You probably saw it yesterday when you first went to check out the daily news, or your social media accounts or whatever it is that you do online. Instead of the multi-colored, Product Sans Google logo welcoming you to the internet, you were greeted by her. Selena Quintanilla-Pérez
- best known to millions of people, adoring fans, and casual radio listeners alike, as Selena.
A precocious young woman with a talent for singing and enamoring audiences, Selena lost her life far too early at only the age of 23. This week marks the 28th anniversary of the release of her debut album, Selena
A 28th anniversary might seem like a strange one to celebrate. It's not one of those nice, neat-and-clean anniversaries like five, ten or twenty years or so. Usually some amount of years divisible by five. But the importance of this anniversary lies not in the length of time, or even the album itself. We remember Selena today because of what gave all of us as Americans, and what adversities she overcame to give them to us. Adversities that unfortunately far too many people still suffer under today.
As a Mexican-American singer, Selena held a unique position as an artist, bridging the gap between the mainstream American music and culture of her time and the Tejano culture in which she was raised. The position also came with its challenges, as Selena had to overcome numerous stereotypes and beliefs that a Mexican-American woman could not successfully sell Chicanx music to an American audience.
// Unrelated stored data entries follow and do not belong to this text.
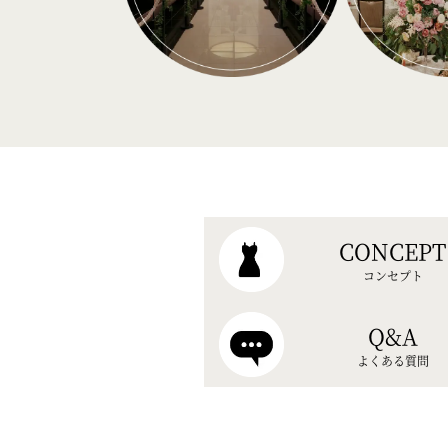
CONCEPT
コンセプト
Q&A
よくある質問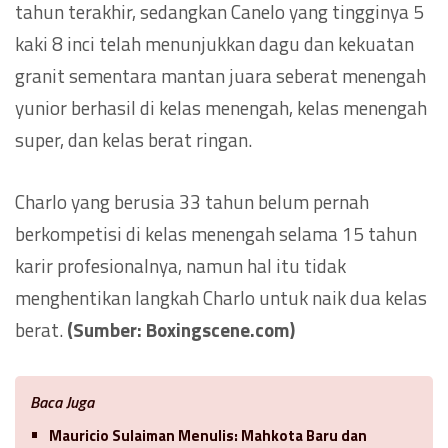
tahun terakhir, sedangkan Canelo yang tingginya 5
kaki 8 inci telah menunjukkan dagu dan kekuatan
granit sementara mantan juara seberat menengah
yunior berhasil di kelas menengah, kelas menengah
super, dan kelas berat ringan.
Charlo yang berusia 33 tahun belum pernah
berkompetisi di kelas menengah selama 15 tahun
karir profesionalnya, namun hal itu tidak
menghentikan langkah Charlo untuk naik dua kelas
berat.
(Sumber: Boxingscene.com)
Baca Juga
Mauricio Sulaiman Menulis: Mahkota Baru dan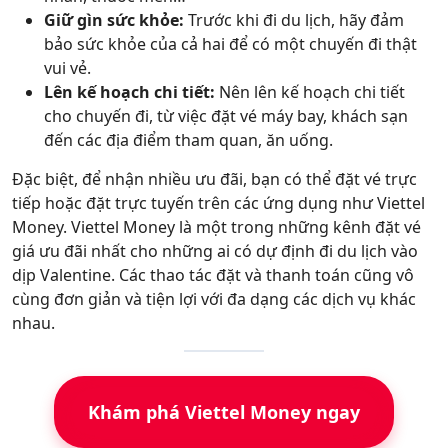
Giữ gìn sức khỏe:
Trước khi đi du lịch, hãy đảm
bảo sức khỏe của cả hai để có một chuyến đi thật
vui vẻ.
Lên kế hoạch chi tiết:
Nên lên kế hoạch chi tiết
cho chuyến đi, từ việc đặt vé máy bay, khách sạn
đến các địa điểm tham quan, ăn uống.
Đặc biệt, để nhận nhiều ưu đãi, bạn có thể đặt vé trực
tiếp hoặc đặt trực tuyến trên các ứng dụng như Viettel
Money. Viettel Money là một trong những kênh đặt vé
giá ưu đãi nhất cho những ai có dự định đi du lịch vào
dịp Valentine. Các thao tác đặt và thanh toán cũng vô
cùng đơn giản và tiện lợi với đa dạng các dịch vụ khác
nhau.
Khám phá Viettel Money ngay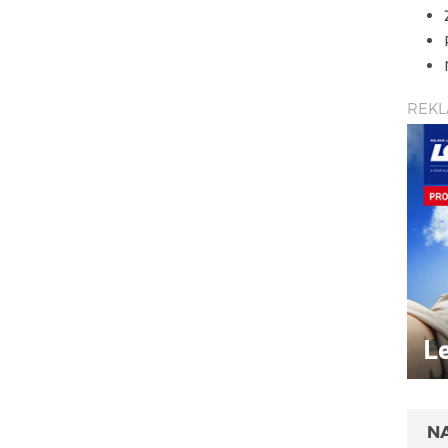
REK
N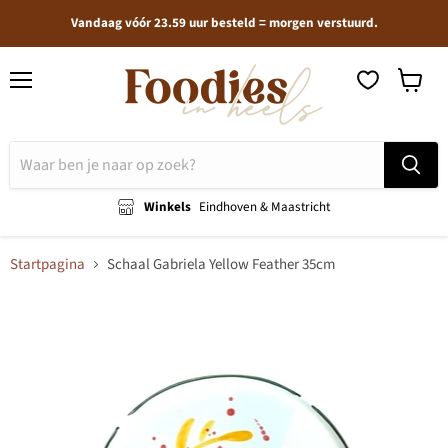
Vandaag vóór 23.59 uur besteld = morgen verstuurd.
Menu
Winkel
bekijken
Winkels
Eindhoven & Maastricht
Startpagina
Schaal Gabriela Yellow Feather 35cm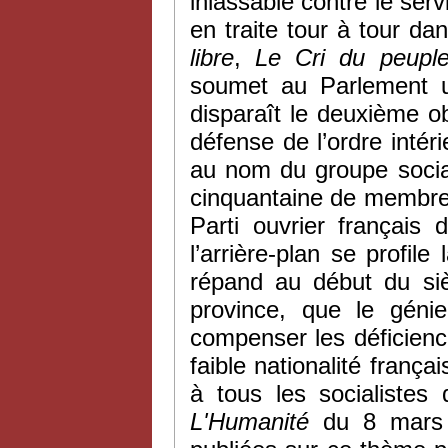
inlassable contre le serv
en traite tour à tour da
libre
,
Le
Cri du peupl
soumet au Parlement un
disparaît le deuxième obj
défense de l’ordre inté
au nom du groupe social
cinquantaine de membres.
Parti ouvrier français
l’arrière-plan se profile
répand au début du si
province, que le génie
compenser les déficienc
faible nationalité frança
à tous les socialistes
L'H
umanité
du 8 mars 1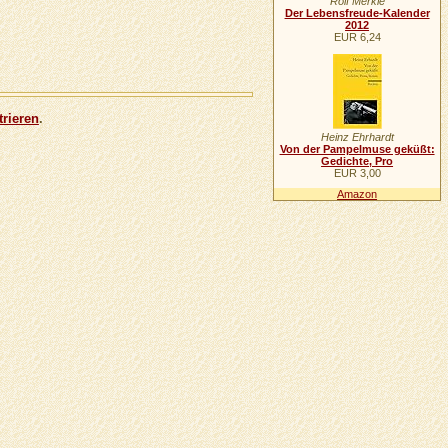
Rolf Merkle
Der Lebensfreude-Kalender
2012
EUR 6,24
trieren
.
Heinz Ehrhardt
Von der Pampelmuse geküßt:
Gedichte, Pro
EUR 3,00
Amazon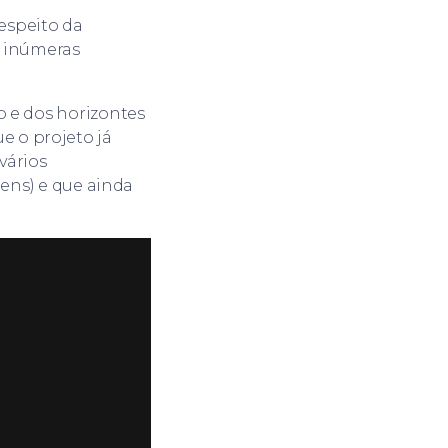
respeito da
s inúmeras
o e dos horizontes
 o projeto já
vários
tens) e que ainda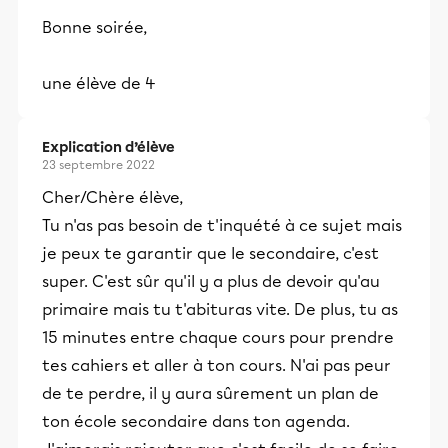
Bonne soirée,
une élève de 4
Explication d’élève
23 septembre 2022
Cher/Chère élève,
Tu n'as pas besoin de t'inquété à ce sujet mais
je peux te garantir que le secondaire, c'est
super. C'est sûr qu'il y a plus de devoir qu'au
primaire mais tu t'abituras vite. De plus, tu as
15 minutes entre chaque cours pour prendre
tes cahiers et aller à ton cours. N'ai pas peur
de te perdre, il y aura sûrement un plan de
ton école secondaire dans ton agenda.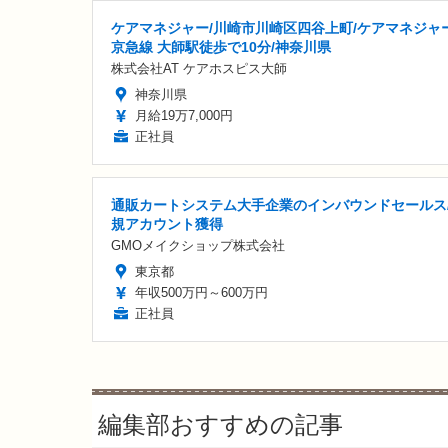
ケアマネジャー/川崎市川崎区四谷上町/ケアマネジャー
京急線 大師駅徒歩で10分/神奈川県
株式会社AT ケアホスピス大師
神奈川県
月給19万7,000円
正社員
通販カートシステム大手企業のインバウンドセールス
規アカウント獲得
GMOメイクショップ株式会社
東京都
年収500万円～600万円
正社員
編集部おすすめの記事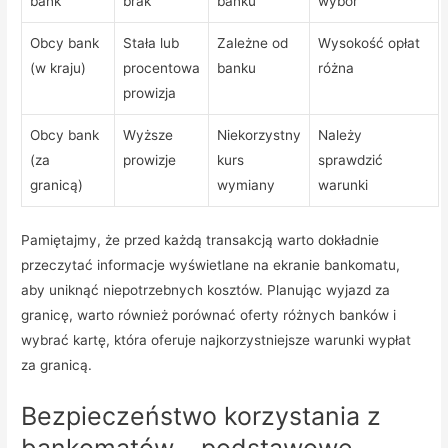
bank
brak
banku
wybór
Obcy bank
Stała lub
Zależne od
Wysokość opłat
(w kraju)
procentowa
banku
różna
prowizja
Obcy bank
Wyższe
Niekorzystny
Należy
(za
prowizje
kurs
sprawdzić
granicą)
wymiany
warunki
Pamiętajmy, że przed każdą transakcją warto dokładnie
przeczytać informacje wyświetlane na ekranie bankomatu,
aby uniknąć niepotrzebnych kosztów. Planując wyjazd za
granicę, warto również porównać oferty różnych banków i
wybrać kartę, która oferuje najkorzystniejsze warunki wypłat
za granicą.
Bezpieczeństwo korzystania z
bankomatów – podstawowe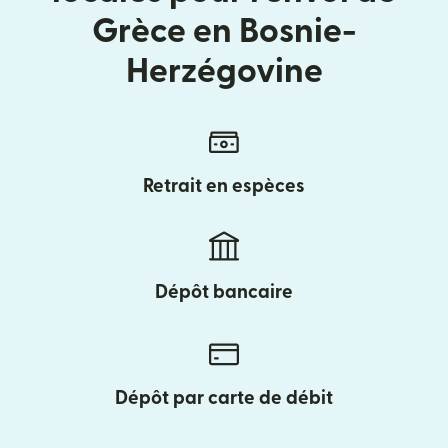
Grèce en Bosnie-
Herzégovine
Retrait en espèces
Dépôt bancaire
Dépôt par carte de débit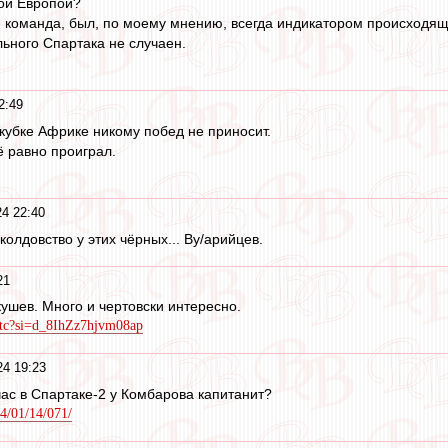
ой Европой?
я команда, был, по моему мнению, всегда индикатором происходящ
льного Спартака не случаен.
2:49
 кубке Африке никому побед не приносит.
 равно проиграл.
4 22:40
колдовство у этих чёрных... Ву/арийцев.
21
ушев. Много и чертовски интересно.
Xtc?si=d_8IhZz7hjvm08ap
4 19:23
йчас в Спартаке-2 у Комбарова капитанит?
4/01/14/071/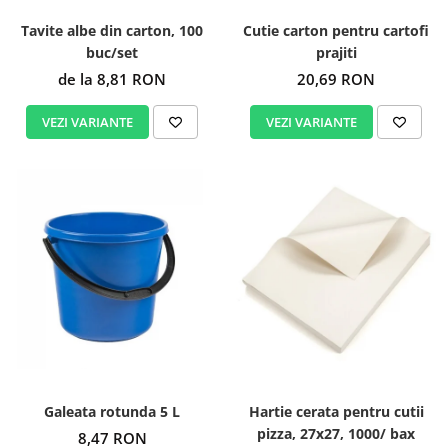
Tavite albe din carton, 100
Cutie carton pentru cartofi
buc/set
prajiti
de la 8,81 RON
20,69 RON
VEZI VARIANTE
VEZI VARIANTE
Galeata rotunda 5 L
Hartie cerata pentru cutii
pizza, 27x27, 1000/ bax
8,47 RON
Yet Selena prevailed, and the impact of her crossover style is undeniable, and is seen in the success of numerous Chicanx artists and the lasting influence of Chicanx music in American culture.
Lauren Harkrader, also known as DJ Chela, was one of the many artists inspired by Selena.
"She represented to so many young people their own experience of growing up, not speaking Spanish fluently but still shaped by Chicanx culture, and the way she bridged the two worlds helped so many people embrace their own identity and be proud of all they are." Harkrader said.
Unfortunately, we are at a point where much of the ground-breaking work that Selena accomplished is being threatened by racist societal and political institutions. And it's not just simply Grammy awards or number-one hits we're talking about. Perhaps Selena's greatest gift to her audience was the empowerment and representation of people who oftentimes did not have a voice or a place in the American socio-political landscape. And we stand to lose that.
As Harkrader notes, "Even in these dark times with DACA being repealed, and threats of a ridiculous border wall, the hope she had, echoes, all she [Selena] continues to accomplish, inspires, and the grace with which she shimmied through barriers can inspire us all to luchar y echar pa'lante."
So much more than music is at stake when we allow racist institutions to flourish and exercise their power. Connections and understandings that took years to build can be undone in the signing of a piece of paper. Building a wall is not only an illogical and poorly-thought-out method of controlling immigration, it is a mockery and slap in the face of the dreams and efforts of Selena, and so many Hispanic-Americans persons. Our music is better because of the influences Selena left, and our society is richer because of the generations of people that she gave a voice to.
So on this anniversary of the release of her debut album, it's important to recognize just how much people like Selena have contributed to American culture, and just how much poorer we'd be without them.